Editor’s Note: A version of this story originally appeared for The Observer on Nov. 20, 2014.
To put it simply, the 2014 season did not unfold the way linebacker Jarrett Grace planned for his senior year.
After sitting his freshman campaign and seeing mostly special teams action his sophomore season, the Cincinnati native began to come into his own last season, filling the void left by All-American Manti Te’o. Grace saw the field in every game to start the season, making his first start in the win over Michigan State on Sept. 21, 2013, and proceeding to start the following two games against Oklahoma and Arizona State as well. By the time the Arizona State game rolled around, Grace was tied for the team lead with 40 tackles.
“I was definitely feeling good, getting into a groove,” the 6-foot-2.5, 253-pounder said. “It builds your confidence when you have success, when you’re able to fly around.
“That was the big thing for me, if I was able to fly around, that was my game, and that means I was confident and relaxed out there. … Just get to play ball, use your instincts, that’s huge if you can do that.”
Then came a Sun Devil run around the right edge and an offensive lineman landing on Grace’s right leg.
“Surreal,” Grace said of the moment. “You go from being confident in your abilities, feeling good — school was going good, too, that was a huge part of it. Everything in life just seemed to be falling in all the right places.”
Grace’s tibia fractured in four places and he was carted off the field to a local hospital where he underwent surgery while the rest of the team flew back to South Bend.
“I was confined to a hospital room for a month,” Grace said. “I actually had to experience my 21st birthday in Texas, all alone, so that was pretty [unfortunate]. Then being this guy who’s limping to every class for almost a year. Your confidence kind of goes down the drain, but you find those times, you find those people who bring you back up. You rely on your faith and things that lift you up, and know that there’s so much more to life than just being a good football player.”
Six years younger than his older brother, Grace said he was always trying to do what his brother did. That meant strapping on the football pads when he was four and playing peewee football for the Northside KFC Rebels and the Colerain Little Cards.
“I didn’t know anything,” Grace said with a laugh. “I was always the kid who did too many jumping jacks.”
Grace played for Colerain High School when he was first looked at by then-Cincinnati coach Brian Kelly. When Kelly moved to Notre Dame, Grace came with him.
“Leaving Cincinnati was hard just because, being from a big, German-Catholic family, family is really important to you. You want to be there,” Grace said. “Cincinnati was having a lot of success … setting records at the school, and I was like, ‘Wow. I could be a part of that.’
“But Notre Dame is just different. People are going to say that you. Everyone knows that. … It’s a decision that goes beyond just the fun you have playing football — which is great, but I was thinking more about the relationships that I could build that would really just transform my life over the long-term.
“And the challenges that Notre Dame presents as well. Academics, stretch my mind, stretch my thinking and then the faith aspect to that as well. … The diversity of thought. Meeting people from different countries, different coasts. People who had different life experiences than I had, being able to talk with them. I really became a whole, rounded person.”
Grace needed that spirit during rehab. The expectation at the time of his injury was that he would probably miss the rest of the season but be ready to return at the start of this year.
Instead the severity of the injury, and subsequent surgeries and procedures, have kept him off the field all year.
That would usually dampen a player’s attitude — usually.
Yet Grace is still always one of the first at practice and last to leave, and he said he tries to bring a positive atmosphere wherever he goes as he focuses on leading the growth of the young Irish linebacker core.

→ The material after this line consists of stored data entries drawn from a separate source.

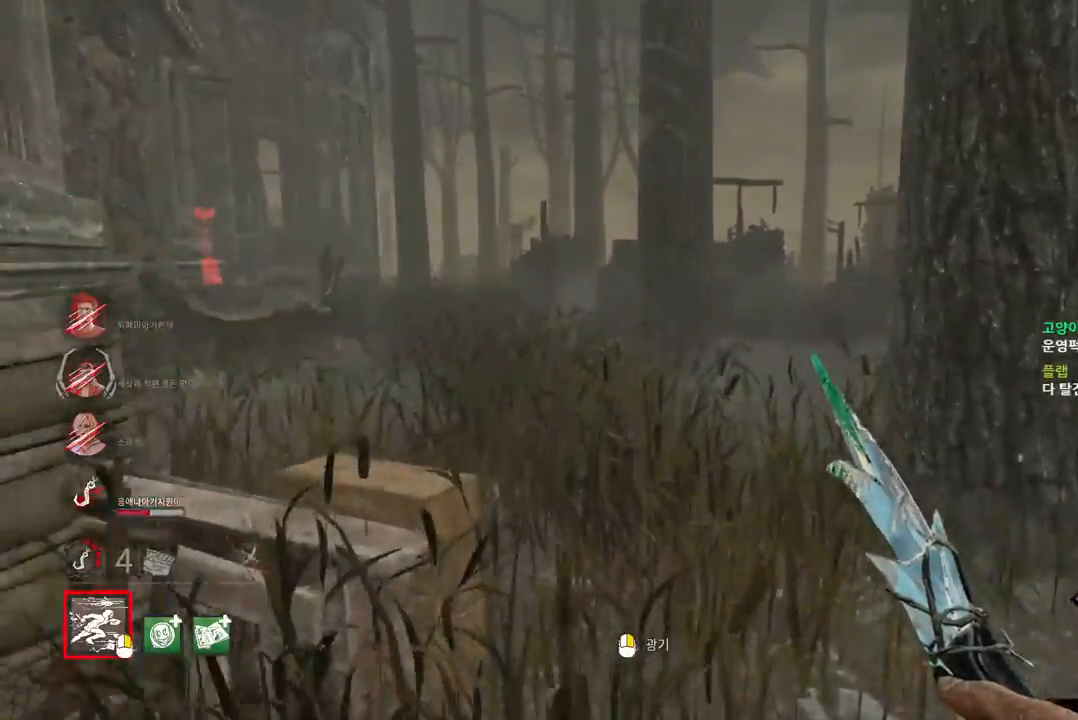
{"keys": ["a", "w"], "mouse": [], "events": [[167, "a", "down"]]}
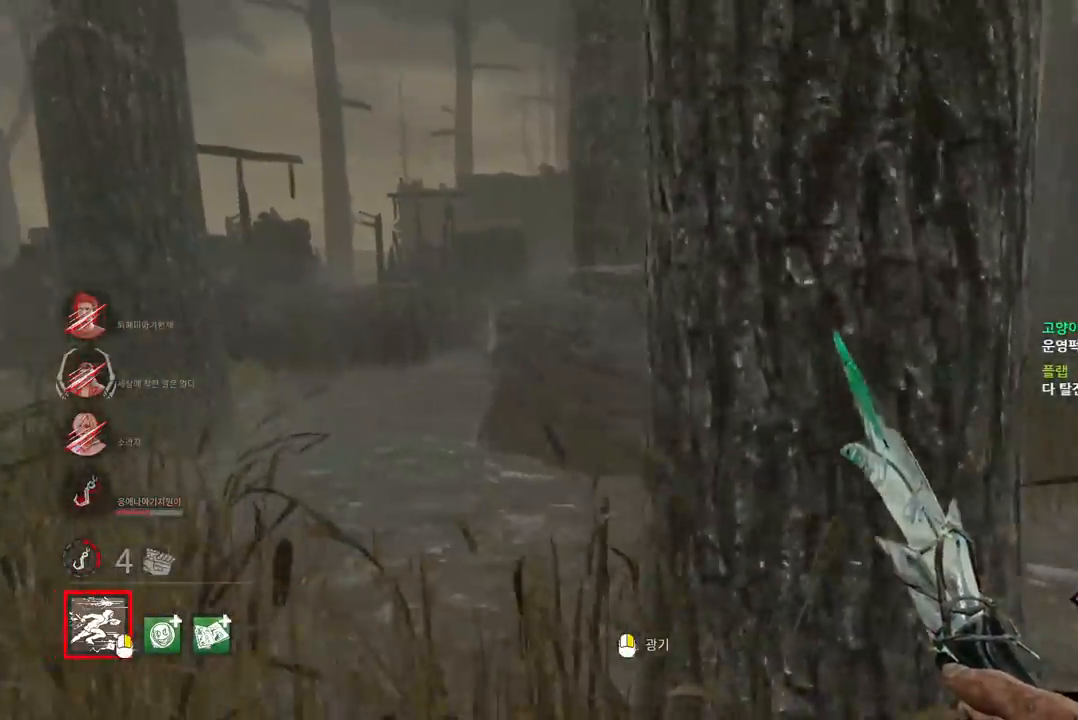
{"keys": ["a", "w"], "mouse": [], "events": []}
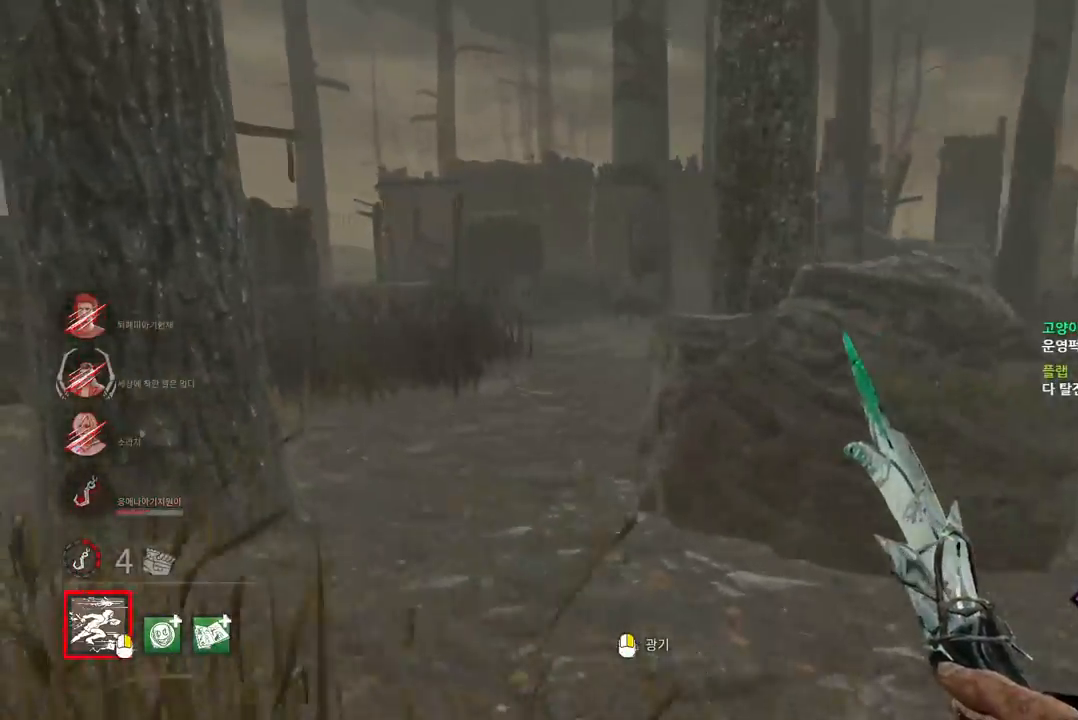
{"keys": ["a", "w"], "mouse": [], "events": []}
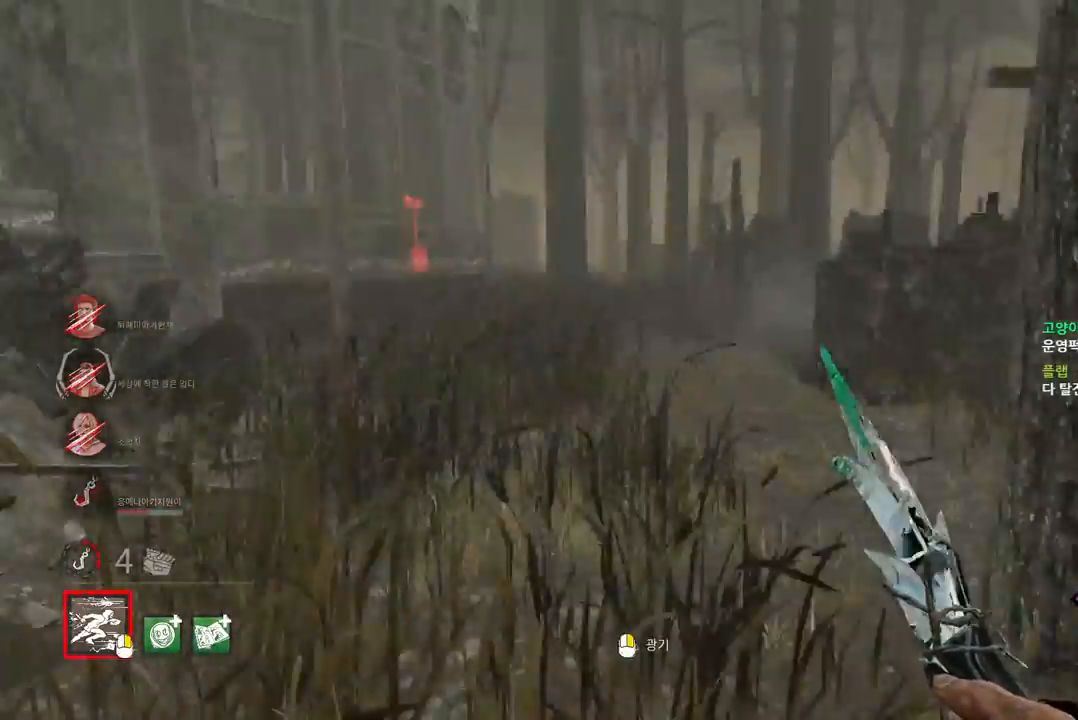
{"keys": ["w"], "mouse": [], "events": [[17, "a", "up"], [367, "d", "down"], [483, "d", "up"]]}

“I definitely had a totally new role this year,” Grace said. “I was able to ‘see’ a lot more out there, and [senior linebacker] Joe [Schmidt] just really stepped into the spotlight this year. Honestly, anyone who knows Joe wasn’t surprised by that because he’s always been diligent, prepared. He’s really intelligent.
“At the same time, with [sophomore linebacker] Jaylon [Smith], all these guys, I just try to take what coach says during the meetings or what our install is and be able to really watch that because it’s harder for them out there. They’re actually doing the work, running around, so I can just try and remember those fine details and pull them over to the side and say this, or after practice try to share what I saw with them — really in any way I can just to help out.”
While it might have been a setback for this season, Grace said his leg is on a the road to a full recovery.
“It’s doing fantastic,” Grace said. “I had some X-rays this past week. The bones look great, so that’s one part of the puzzle. Just working on the muscular and the nerves part of it, just get those on board and cooperating. So it looks optimistic.”
With at least one more year of eligibility remaining, Grace said he will be playing football again in the future.
“Obviously, the coaching staff decides who they’re going to bring back, but I’m definitely going to play some more football in my future,” he said. “And I’m going to play some good football. That’s my mindset.”